Web applications that manage user data, commonly allow their users to upload such data as PDF documents. A common UI practice employed by such services is to show a thumbnail of the PDF cover letter for quick identification, and thumbnails of the different PDF pages for fast access.
Using Cloudinary, you can accomplish such tasks with ease.
In this blog post we wanted to showcase some of Cloudinary’s powerful PDF (and multi-page TIFF) management capabilities.
Uploading PDF files
From a website’s perspective, PDF assets share many usability characteristics as regular image files, and so we treat them quite the same as images. You can simply use our standard upload API for uploading PDF files.
Ruby on Rails:
Cloudinary::Uploader.upload("SinglePageSample.pdf", :public_id => "single_page_pdf")
Python:
cloudinary.uploader.upload("SinglePageSample.pdf", public_id = 'single_page_pdf')
Node.js:
cloudinary.uploader.upload("SinglePageSample.pdf", function(result) { },
{public_id: 'single_page_pdf'})
PHP:
\Cloudinary\Uploader::upload("SinglePageSample.pdf", "public_id" => 'single_page_pdf')
The uploaded PDF is available for downloading as-is through a fast CDN:
This means that if you allow your users to upload images in multiple formats, they could also upload PDFs.
Generating thumbnails
To generate images and thumbnails from your PDF file, you can simply use Cloudinary’s resize and crop transformations, as you would for regular images.
For example, the following URL converts a PDF into a PNG image, as a 200x250 pixels thumbnail:
Same example in Rails:
<%= cl_image_tag("single_page_pdf.png", :width => 200, :height => 250, :crop => :fill) %>
You can also apply any of Cloudinary’s powerful transformations on your PDFs. For example, here is the same page, but this time rotated and converted to grayscale with a watermark added:
While you can generate any thumbnail your graphics design requires, you can also dynamically generate and deliver a full sized image version of your PDF. To control the image’s quality, you can state the density (DPI) used to convert the PDF to an image. Simply use the new 'density' transformation parameter (or 'dn' for URLs) with an integer value between 1 and 300 (the default is 150).
The following examples generate a low density and a high density image versions of the uploaded PDF:
Same example in Rails:
<%= cl_image_tag("single_page_pdf.png", :density => 50) %>
Multi-page support
In the examples above, we’ve shown how to generate an image version of the first page of the PDF. But what about multi-page documents?
You’ll be happy to hear that Cloudinary allows you to generate images and thumbnails for any page of a multi-page document. You can also use the same APIs to manage multi-page TIFF files.

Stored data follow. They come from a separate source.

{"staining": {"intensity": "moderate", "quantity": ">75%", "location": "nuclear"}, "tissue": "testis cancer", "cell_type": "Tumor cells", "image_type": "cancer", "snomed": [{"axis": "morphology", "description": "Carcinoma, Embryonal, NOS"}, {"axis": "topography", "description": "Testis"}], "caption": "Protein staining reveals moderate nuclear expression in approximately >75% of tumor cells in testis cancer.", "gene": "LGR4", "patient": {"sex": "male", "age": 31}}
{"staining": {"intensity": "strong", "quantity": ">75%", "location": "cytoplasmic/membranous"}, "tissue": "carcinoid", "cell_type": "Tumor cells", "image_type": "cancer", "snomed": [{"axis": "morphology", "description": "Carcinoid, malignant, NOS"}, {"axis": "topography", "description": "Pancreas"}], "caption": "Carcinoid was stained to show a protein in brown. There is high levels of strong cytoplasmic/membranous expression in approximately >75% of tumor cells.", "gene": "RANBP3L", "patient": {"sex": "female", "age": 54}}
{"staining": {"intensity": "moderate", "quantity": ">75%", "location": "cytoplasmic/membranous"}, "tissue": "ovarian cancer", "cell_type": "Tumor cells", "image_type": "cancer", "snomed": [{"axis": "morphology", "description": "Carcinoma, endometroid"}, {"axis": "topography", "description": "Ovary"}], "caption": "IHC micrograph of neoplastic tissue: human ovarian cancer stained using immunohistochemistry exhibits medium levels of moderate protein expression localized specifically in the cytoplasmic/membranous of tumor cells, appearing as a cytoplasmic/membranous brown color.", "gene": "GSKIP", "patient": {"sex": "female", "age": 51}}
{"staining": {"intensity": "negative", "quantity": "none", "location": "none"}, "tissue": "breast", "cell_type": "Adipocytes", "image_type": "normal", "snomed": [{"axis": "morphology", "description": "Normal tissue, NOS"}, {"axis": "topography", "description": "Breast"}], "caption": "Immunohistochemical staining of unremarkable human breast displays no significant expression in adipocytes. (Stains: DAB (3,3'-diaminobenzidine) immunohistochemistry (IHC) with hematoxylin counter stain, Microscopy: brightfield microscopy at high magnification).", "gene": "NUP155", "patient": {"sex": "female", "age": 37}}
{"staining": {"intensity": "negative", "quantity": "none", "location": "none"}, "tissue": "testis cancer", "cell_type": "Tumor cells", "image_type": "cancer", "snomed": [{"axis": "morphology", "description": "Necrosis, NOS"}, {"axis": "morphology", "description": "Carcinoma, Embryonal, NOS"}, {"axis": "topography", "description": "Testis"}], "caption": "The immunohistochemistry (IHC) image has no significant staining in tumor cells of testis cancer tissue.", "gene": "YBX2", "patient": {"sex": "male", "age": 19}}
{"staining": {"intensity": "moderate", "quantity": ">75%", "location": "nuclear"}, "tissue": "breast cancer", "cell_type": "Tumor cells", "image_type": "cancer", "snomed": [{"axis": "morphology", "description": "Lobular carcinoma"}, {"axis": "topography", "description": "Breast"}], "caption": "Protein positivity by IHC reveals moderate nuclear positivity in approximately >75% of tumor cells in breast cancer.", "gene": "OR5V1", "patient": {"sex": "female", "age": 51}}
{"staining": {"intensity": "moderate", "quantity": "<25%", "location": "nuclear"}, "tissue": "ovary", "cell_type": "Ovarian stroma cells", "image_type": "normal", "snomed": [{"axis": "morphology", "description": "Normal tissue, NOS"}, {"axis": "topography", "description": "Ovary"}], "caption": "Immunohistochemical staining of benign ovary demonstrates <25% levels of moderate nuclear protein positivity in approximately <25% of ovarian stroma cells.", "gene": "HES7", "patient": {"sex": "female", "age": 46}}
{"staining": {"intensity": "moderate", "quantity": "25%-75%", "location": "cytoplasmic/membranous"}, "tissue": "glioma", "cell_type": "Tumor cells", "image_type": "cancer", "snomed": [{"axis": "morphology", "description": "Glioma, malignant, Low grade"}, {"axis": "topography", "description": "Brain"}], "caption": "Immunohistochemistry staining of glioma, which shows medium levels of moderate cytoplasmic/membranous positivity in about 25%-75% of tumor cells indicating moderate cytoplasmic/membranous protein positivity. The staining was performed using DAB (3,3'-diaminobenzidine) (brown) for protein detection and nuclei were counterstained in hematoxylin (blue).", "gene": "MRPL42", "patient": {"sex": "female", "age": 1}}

In order to extract a single page out of a document, use the new 'page' parameter (or 'pg' for URLs).
The following example delivers a 200x300 JPG thumbnail created from the second page of the 'multi_page_pdf' PDF file.
Same example in Rails:
<%= cl_image_tag("multi_page_pdf.jpg", :width => 200, :height => 250,
:crop => :fill, :page => 2) %>
In the following example we also reduced quality to 50% to generate a smaller file that can be downloaded faster.
Tips and tricks
Cloudinary offers many additional features in the PDF management department, and you can also mix and match these with all of Cloudinary’s existing image manipulation and delivery capabilities. Following are a few quick ideas.
Using Cloudinary, it is easy to extract a single page from a multi-page PDF while returning it as a new PDF:
You can also convert arbitrary images to PDFs. For example, consider the following image depicting grazing horses:
Simply change this image’s suffix to .PDF and Cloudinary will convert the image to PDF and return it as a PDF file.
Cloudinary can even programmatically tell you how many pages are available in an uploaded PDF. Our upload API returns this number as its 'pages' parameter:
{
"public_id":"multi_page_pdf",
"version":1343305663,
"width":612,
"height":792,
"format":"pdf",
"pages":3,
"url":"https://res.cloudinary.com/demo/image/upload/v1343305663/multi_page_pdf.pdf",
...
}
You can also upload a PDF as JPG, storing only the JPG on Cloudinary. This will require less storage and make sure that the image is available immediately on upload, rather than created lazily on demand. The following code sample converts an uploaded PDF to JPG while uploading, before storing it in the cloud and generating additional transformed versions.
PHP:
\Cloudinary\Uploader::upload("SinglePageSample.pdf", "public_id" => 'single_page_pdf',
"format" => 'jpg')
As usual with Cloudinary, all generated images, documents and thumbnails are cached and delivered through thousands of worldwide CDN servers (currently leveraging Amazon CloudFront).
PDF upload, thumbnail creation and transformations, together with multi-page document support, are all available now for both of our free and paid plans.